If urged at a project’s outset not to boil the ocean, push back. You don’t have to be Jacques Cousteau to know nobody ever set out to do that; even imagining it is silly. Same goes for reminders to avoid circular firing squads. Whoever needs that pro tip is in no imminent danger of winning employee of the month.
Ignore anyone offering a 30,000-foot-view on any subject besides clouds, and unless you’re a geologist, discourage conversation from getting too granular. As David St. Hubbins confirmed over Elvis’s grave in comedy classic “Spinal Tap,” too much perspective is scarcely better than too little.

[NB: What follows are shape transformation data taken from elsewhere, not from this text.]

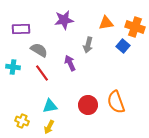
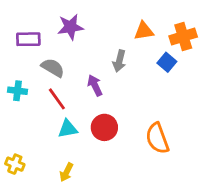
purple star: (64, 20) -> (70, 27), moved
orange cross: (135, 27) -> (183, 36), turned -36
red circle: (88, 105) -> (104, 127), moved
cyan triangle: (50, 106) -> (68, 129), moved
yellow cross: (22, 121) -> (15, 164), moved

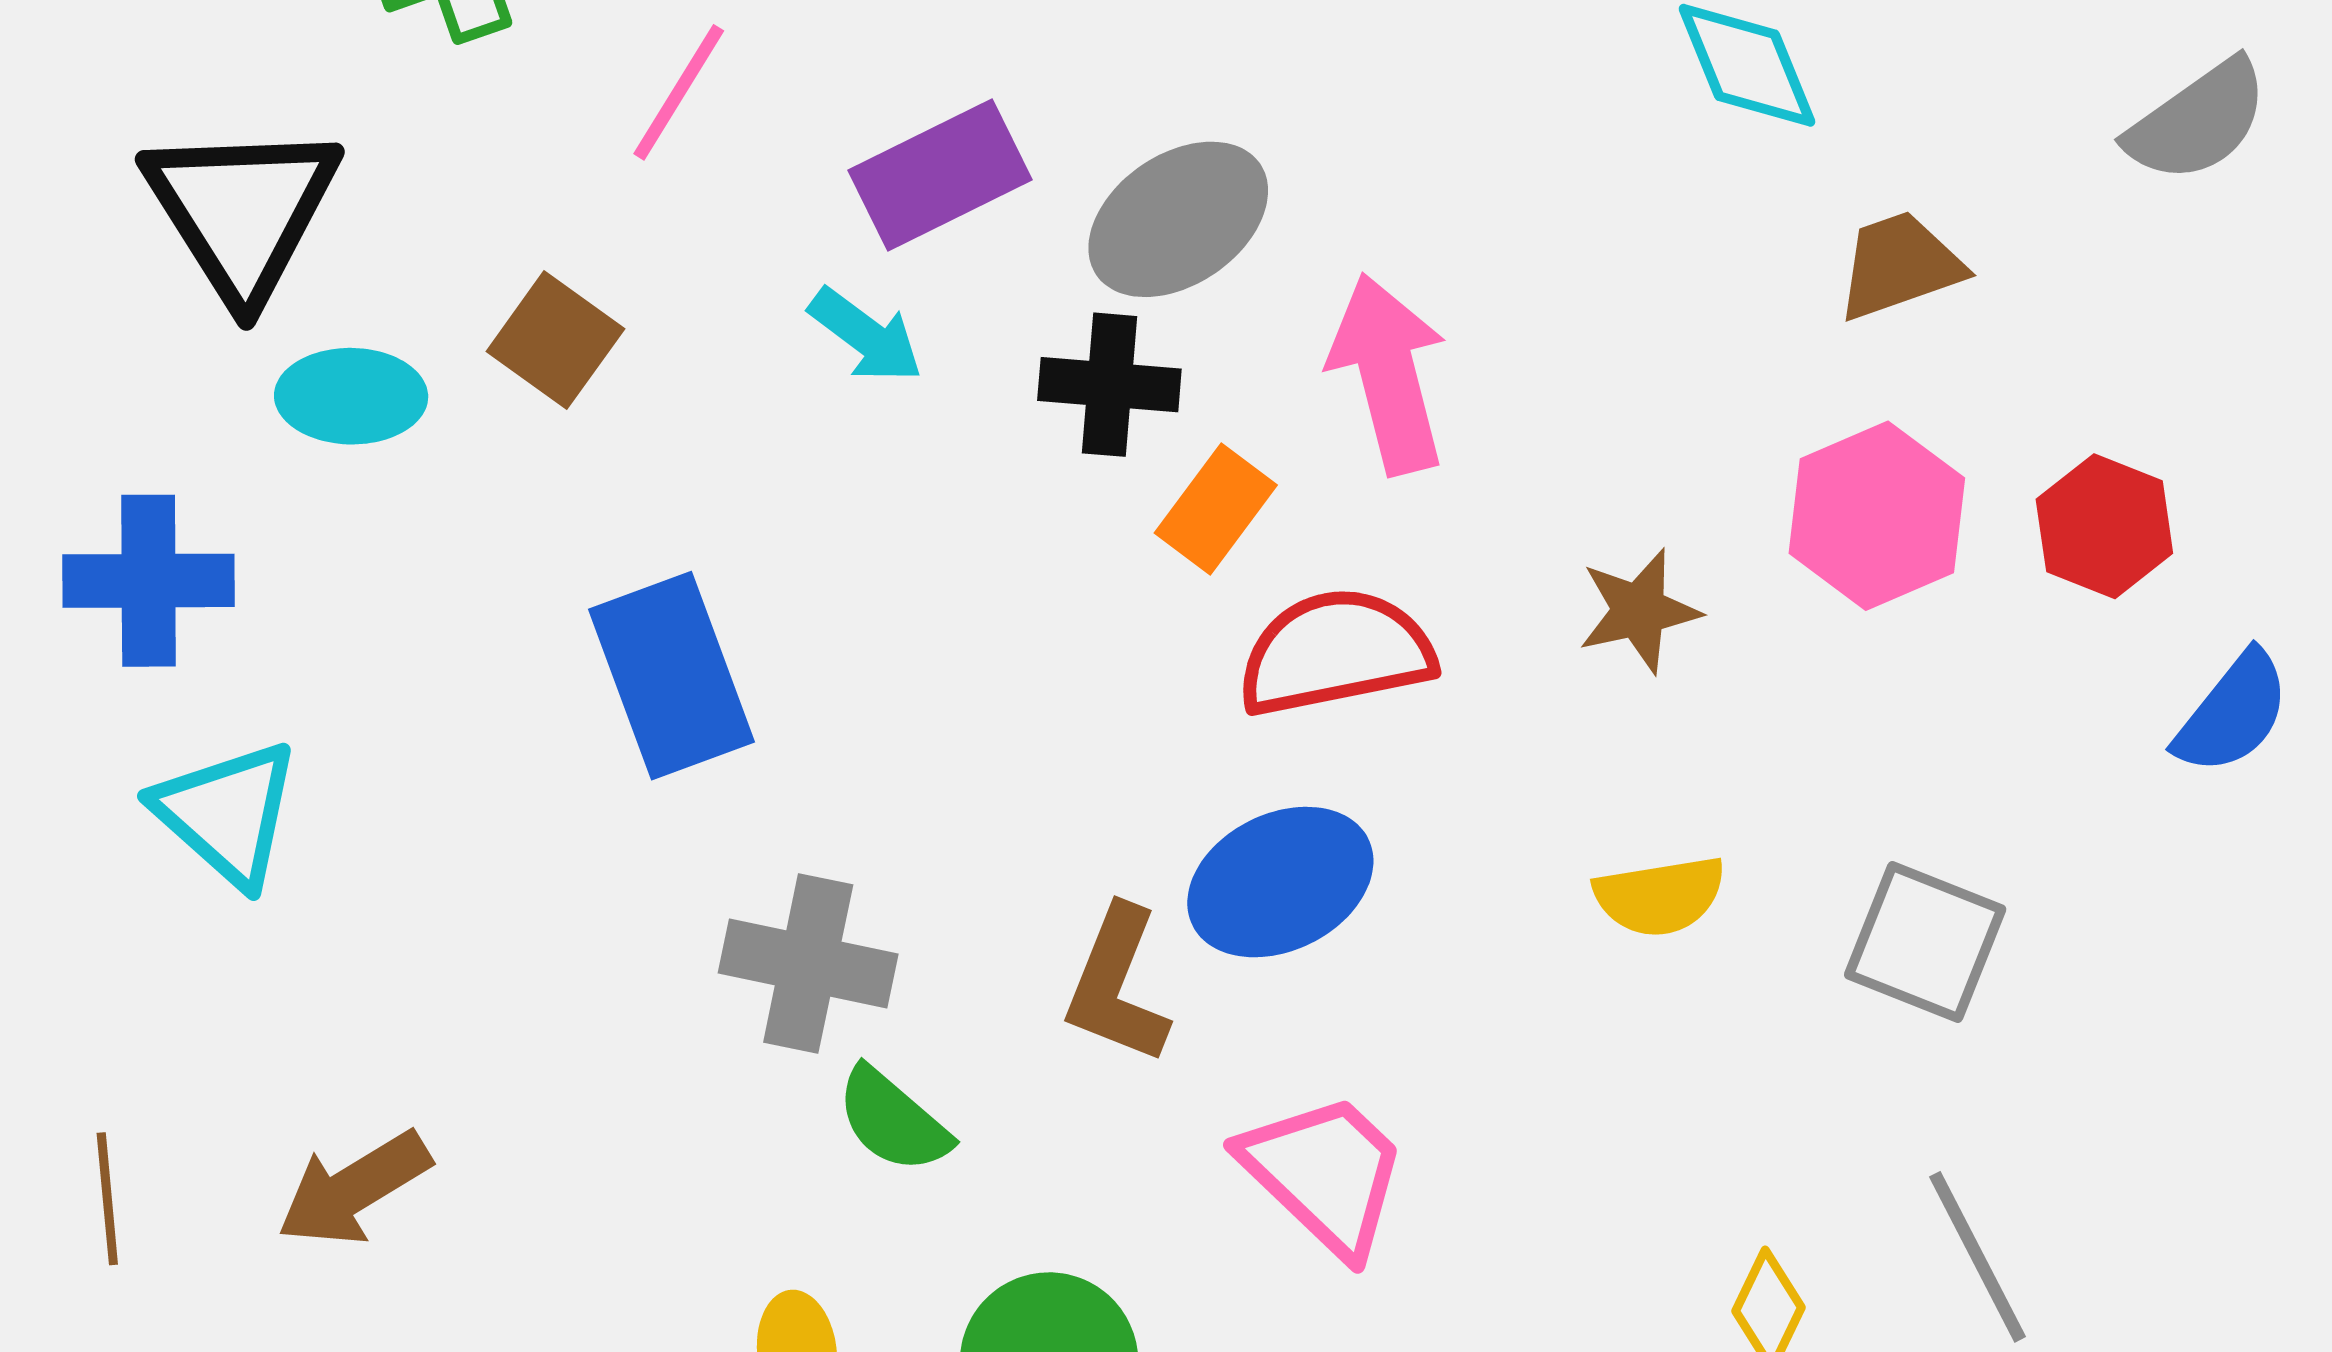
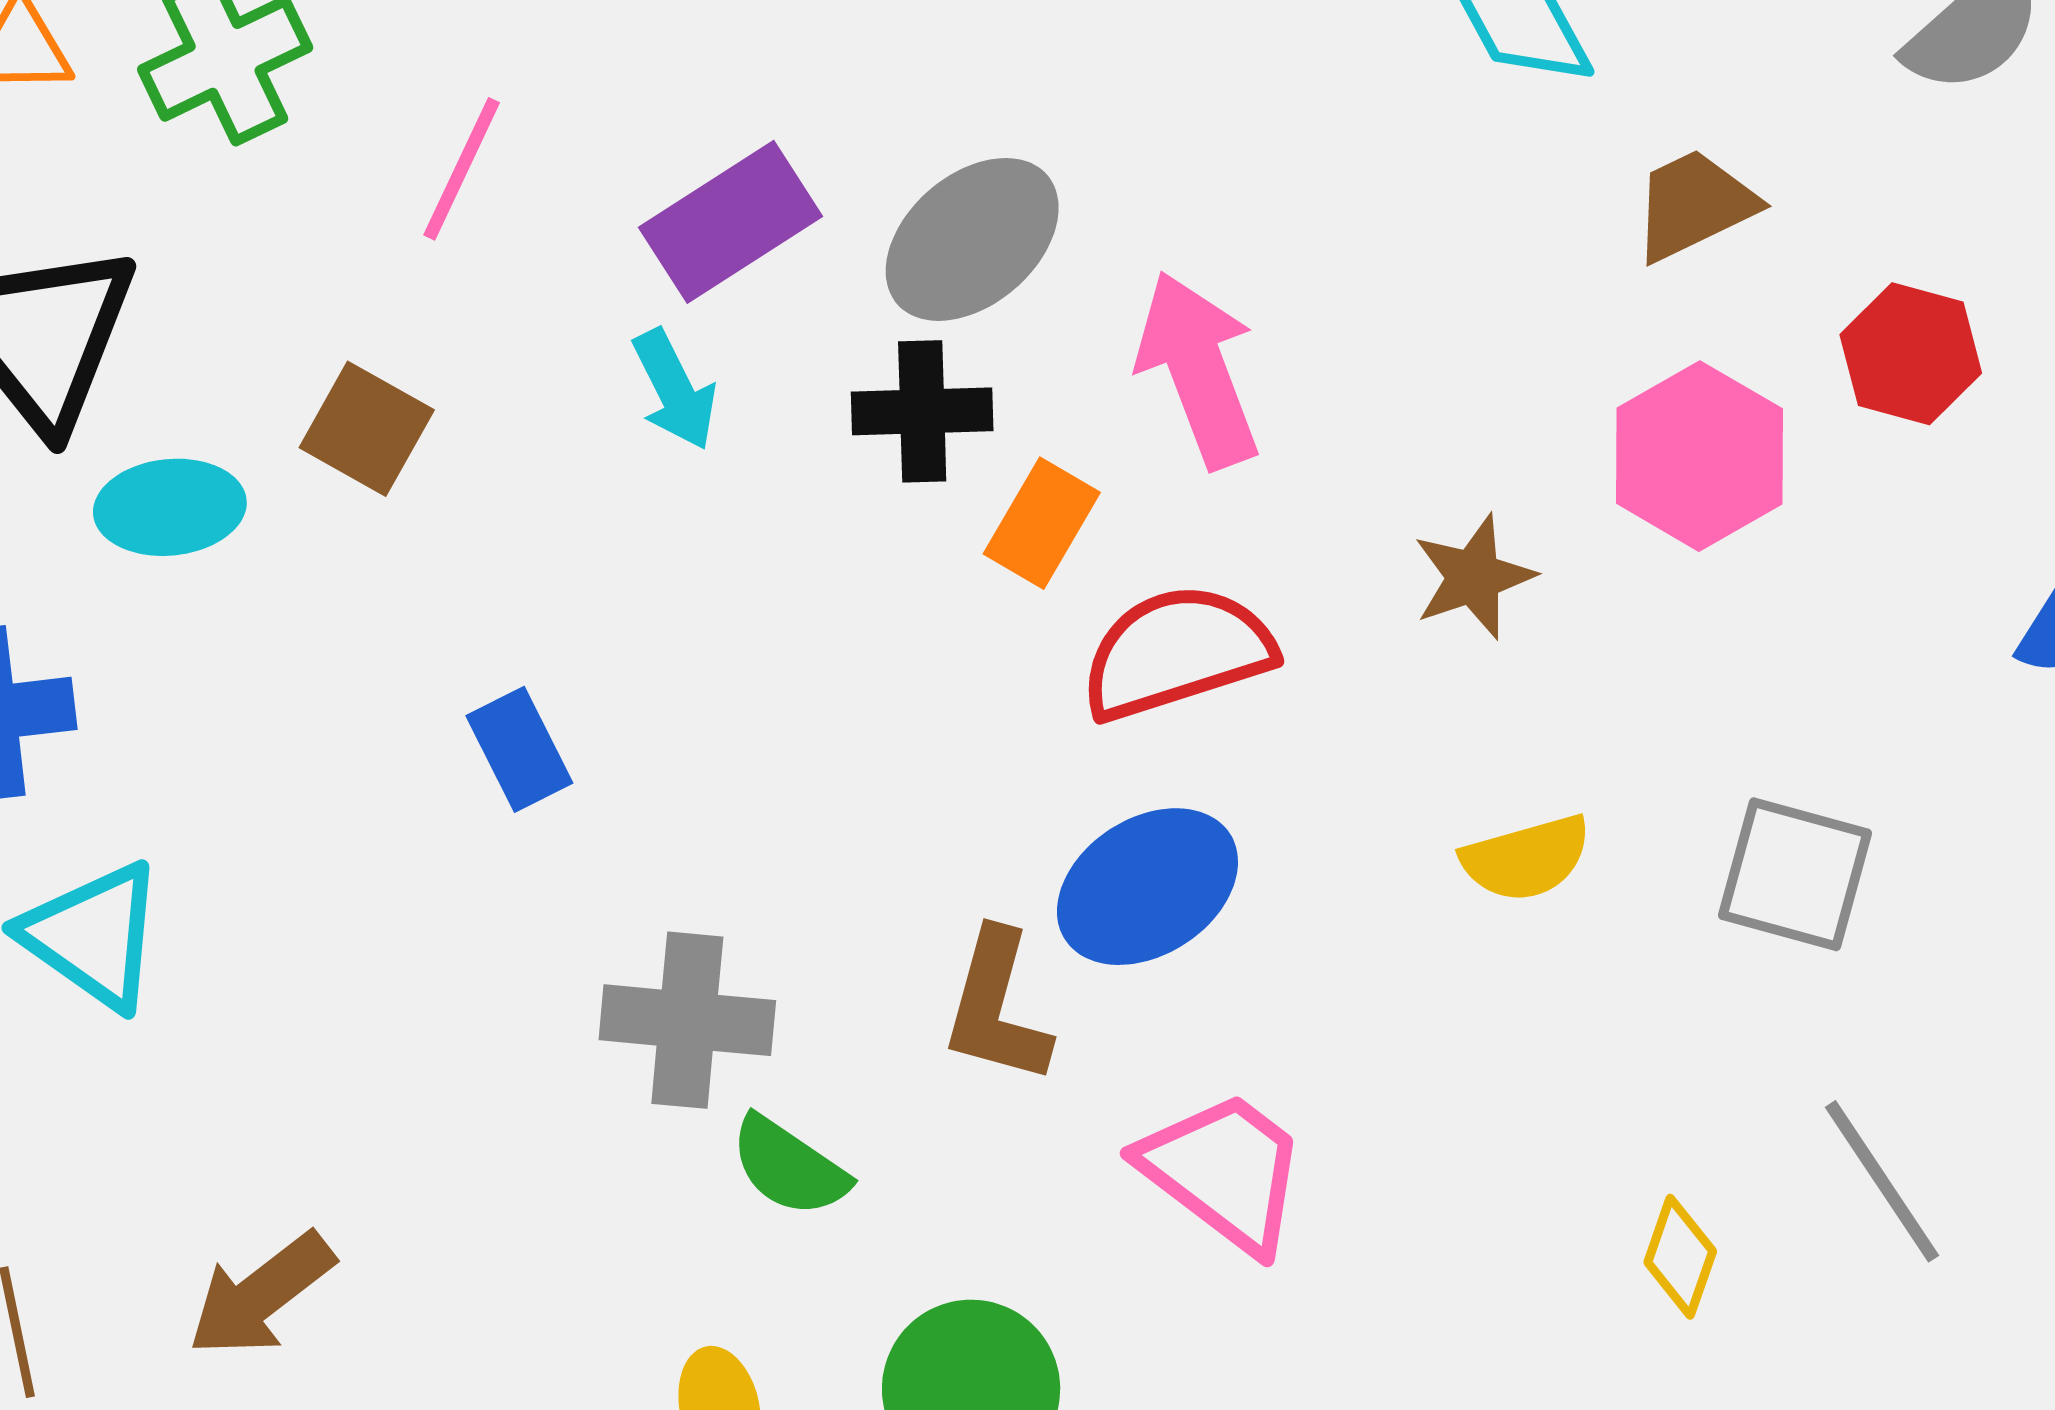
cyan arrow: (866, 336) -> (675, 390), turned 33
red hexagon: (2104, 526) -> (1911, 354), moved
blue rectangle: (672, 676) -> (519, 749), size x0.6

Check your mate immediately over his insistence over cocktails at corporate offsites not to call, text or email him, but ping him. Easy, Captain Ramius. You’re networking at an industry conference, not navigating the Red October through the Mariana Trench.
If asked to look around corners, solemnly declare “I haven’t looked around corners since the open-manhole incident of 2018.” The abruptness of this has the extra benefit of chilling any follow-up questioning involving looking into a crystal ball.
When a host ends a videoconference early and offers to give ten minutes back, challenge this sorcery by demanding a different ten minutes. For instance, the last offensive drive of your high school football quarterbacking career. Your tight end was wide open in the end zone if only you’d seen him.
If you nailed a presentation and your boss calls you a rock star but deep down you know your performance was more easy listening, let her know. Nor is playing three-dimensional chess truly high praise. Isn’t this standard chess when the pieces’ height is factored in?
Disregard for poor judgment anyone claiming to have been drinking from the fire hose. If asked what keeps you up at night, say leg cramps. Contact HR about the guy who always wants to stack hands and insists there be no daylight between him and you. Discourage all from working with hair-on-fire intensity.
Raising the transaction costs of corporate jargon clearly is the answer, but I cannot do this alone. Everyone must participate if we hope to bring about change. Trust me on this. It is not my first rodeo.
Mike Kerrigan is an attorney in Charlotte and a regular contributor to the opinion pages.